The residents and neighbors of the Historic sweet hearth Inn / Thomas Dow house would like the Methuen Ma 01844 City council to vote it a historic district / site preserving this rich in Local history home for future generations the following is a brief history of the Inn

The Thomas Dow House

80 Myrtle Street

1775

Thomas and Mary Dow built their 1 1/2-story, side gable Colonial era-dwelling with a squarish-rectangle footprint, and centered entry in October, 1775.   In addition, an old Assessor’s drawing shows a small shed-roofed structure attached to the SW corner of the original building.  The Dow house sits back from the road atop a hill, reached by a long driveway extending east-northeast from Myrtle Street.  The earliest map of Methuen dated 1795 (but thought to be closer to 1806) shows the Dow House, the nearby Boles House (40 Myrtle Street, c.1795) and two others.  Over the years many additions were added to the Dow House and Methuen locals speak fondly of it’s reputation in the 1920’s as a Speakeasy.  Unfortunately, the present owners of the Sweetheart Inn as it is known today, are in the process of trying to demolish the Thomas Dow House to enable the building of several homes.
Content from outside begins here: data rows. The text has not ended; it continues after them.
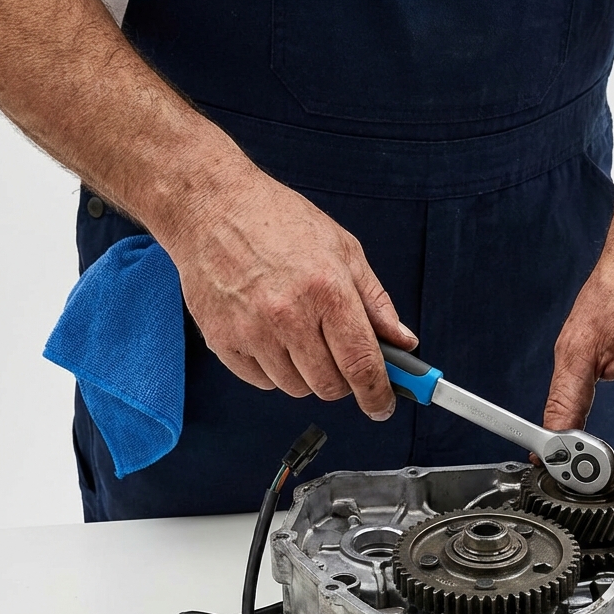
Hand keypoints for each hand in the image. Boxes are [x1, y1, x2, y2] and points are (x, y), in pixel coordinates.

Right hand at [165, 165, 414, 418]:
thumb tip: (403, 342)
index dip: (377, 395)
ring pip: (295, 388)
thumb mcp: (343, 250)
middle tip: (338, 358)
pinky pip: (262, 382)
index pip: (361, 364)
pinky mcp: (222, 340)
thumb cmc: (278, 221)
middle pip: (329, 385)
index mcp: (327, 290)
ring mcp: (252, 330)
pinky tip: (271, 337)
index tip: (382, 407)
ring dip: (305, 375)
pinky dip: (273, 371)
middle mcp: (289, 315)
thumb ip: (376, 302)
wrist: (210, 205)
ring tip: (298, 335)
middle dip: (342, 381)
Thomas Dow, Minuteman and Patriot

Thomas Dow was born in Amesbury, MA on 11 April 1743.  He was the son of Isaac and Martha Hanniford Dow.  Thomas was a successful blacksmith who trained in Salem, MA.  He married Mary Barker on 28 Feb 1767 in Methuen.   On 30 Oct 1775, Thomas and Mary Dow purchased a 50-acre property in Methuen from John and Elizabeth Bodwell and built their home.  Thomas served as a minuteman, and he is on the muster roll of those who responded to the alarm of the 19th of April in 1775.  It is written that he served as a Corporal.  He was listed twice in the muster rolls in 1776 and likely returned home in 1777.   Thomas and Mary Dow sold their farm and shop and 51 acres to David Sawyer on December 1786.  He resettled in Danville, VT where he built a blacksmith shop and a public house and served in the Legislature.  In his later years, Dow moved to Yorkshire, NY where he died on 15 Mar 1822.